_GOAL OF THE EXERCISE:_ Repeat all of the data below word for word, keeping no images.

Stored items
........

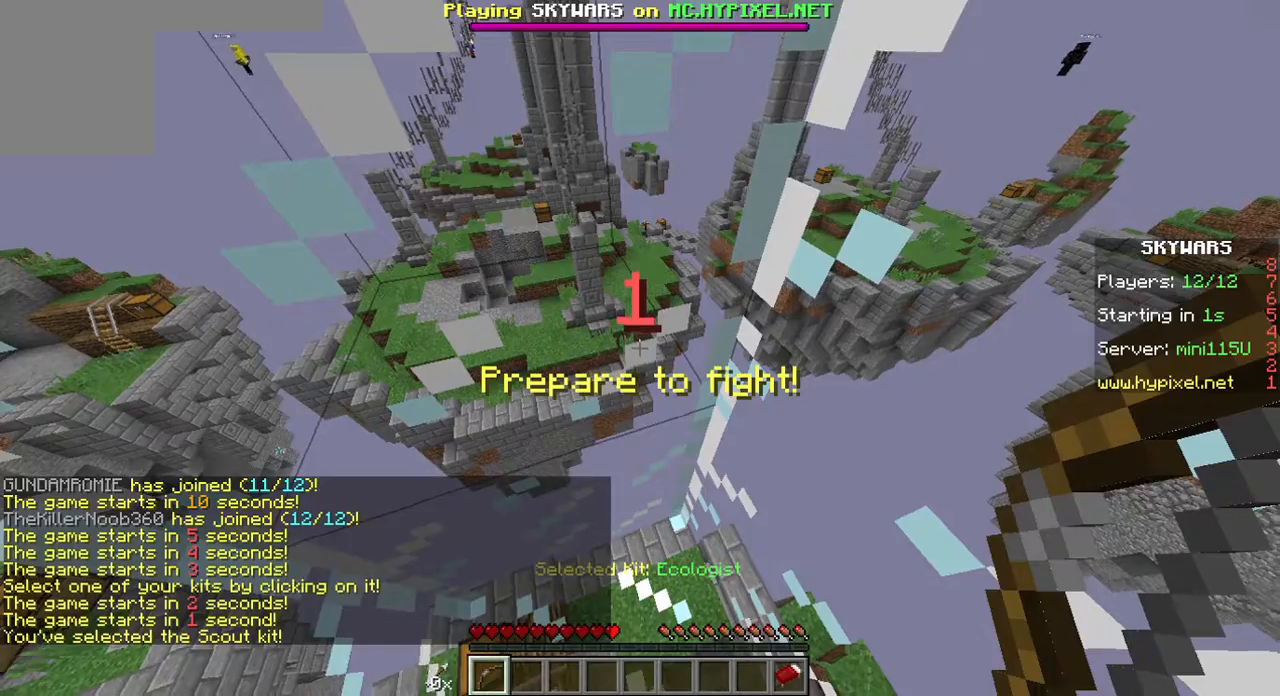
Gameplay with keyboard and mouse; each line is a JSON object with the keys and mouse buttons held at the frame after it. "events" lists presses ("down") and releases ("up") of "a", "d", "s", "w", "mouse_left" and "mouse_right" between this image and that frame as [ms after this image, input, new state], when the widget could be followed in between. "mouse_left", "mouse_right" = the "left", "right" buttons of the "mouse" list. No other keys are recorded. Fast repeated clicks can show as one long hold. Mouse movement is not recorded.
{"keys": [], "mouse": [], "events": []}
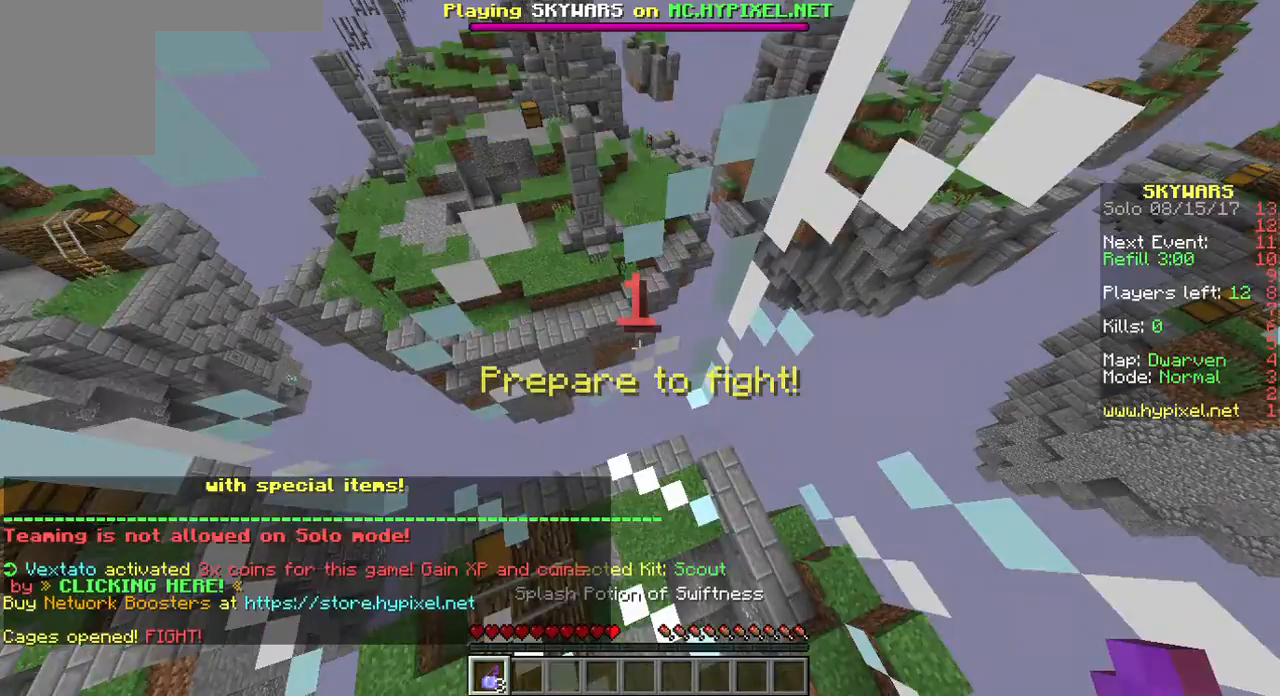
{"keys": [], "mouse": [], "events": []}
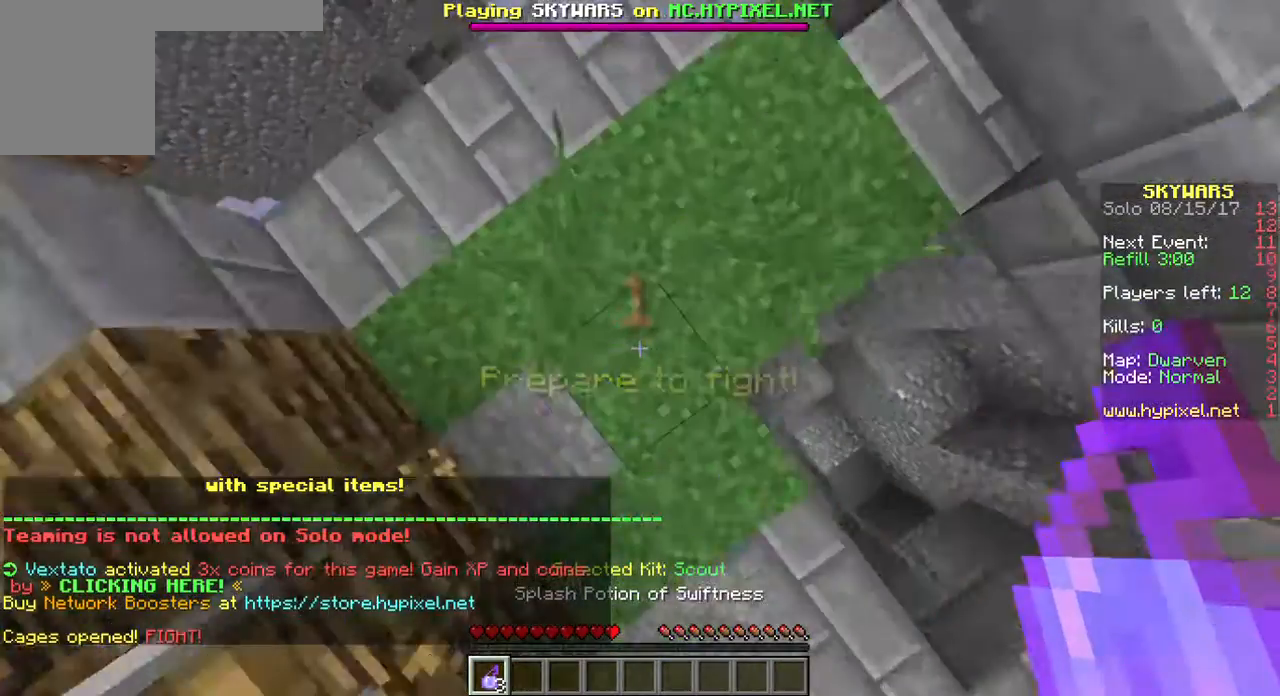
{"keys": [], "mouse": [], "events": []}
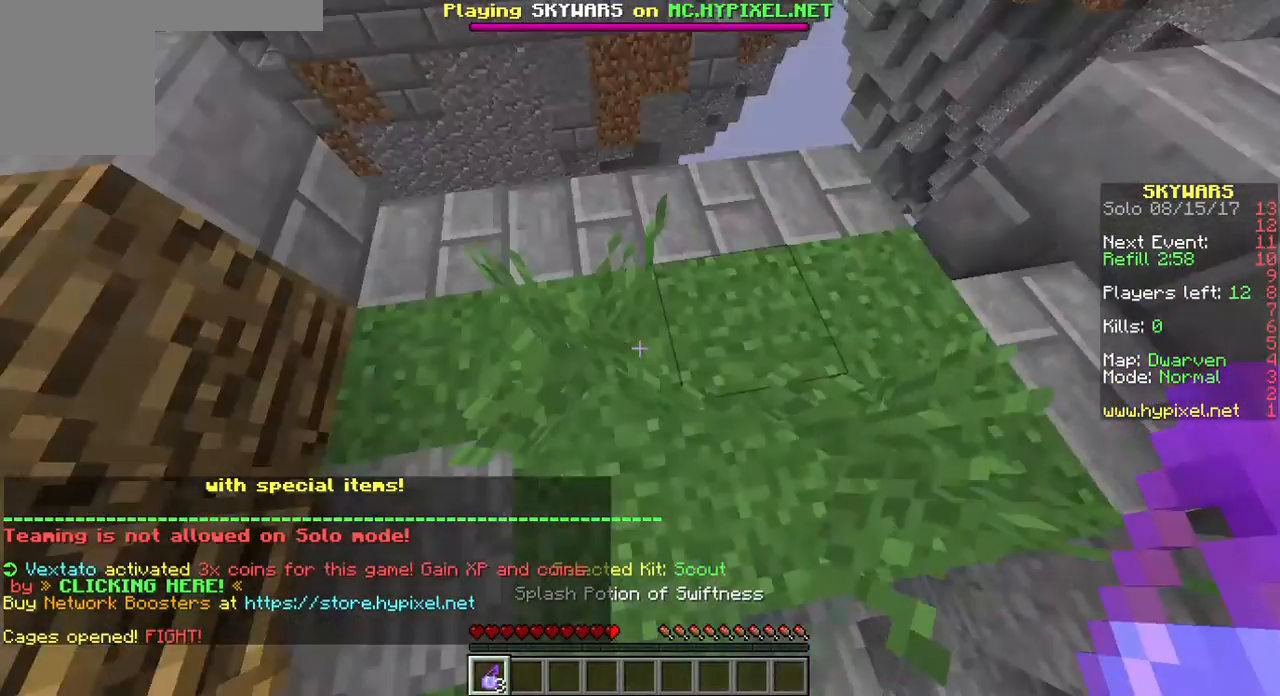
{"keys": [], "mouse": [], "events": [[179, "mouse_right", "down"], [393, "mouse_right", "up"]]}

........

_SOLVED EXERCISE:_
Gameplay with keyboard and mouse; each line is a JSON object with the keys and mouse buttons held at the frame after it. "events" lists presses ("down") and releases ("up") of "a", "d", "s", "w", "mouse_left" and "mouse_right" between this image and that frame as [ms after this image, input, new state], when the widget could be followed in between. "mouse_left", "mouse_right" = the "left", "right" buttons of the "mouse" list. No other keys are recorded. Fast repeated clicks can show as one long hold. Mouse movement is not recorded.
{"keys": [], "mouse": [], "events": []}
{"keys": [], "mouse": [], "events": []}
{"keys": [], "mouse": [], "events": []}
{"keys": [], "mouse": [], "events": [[179, "mouse_right", "down"], [393, "mouse_right", "up"]]}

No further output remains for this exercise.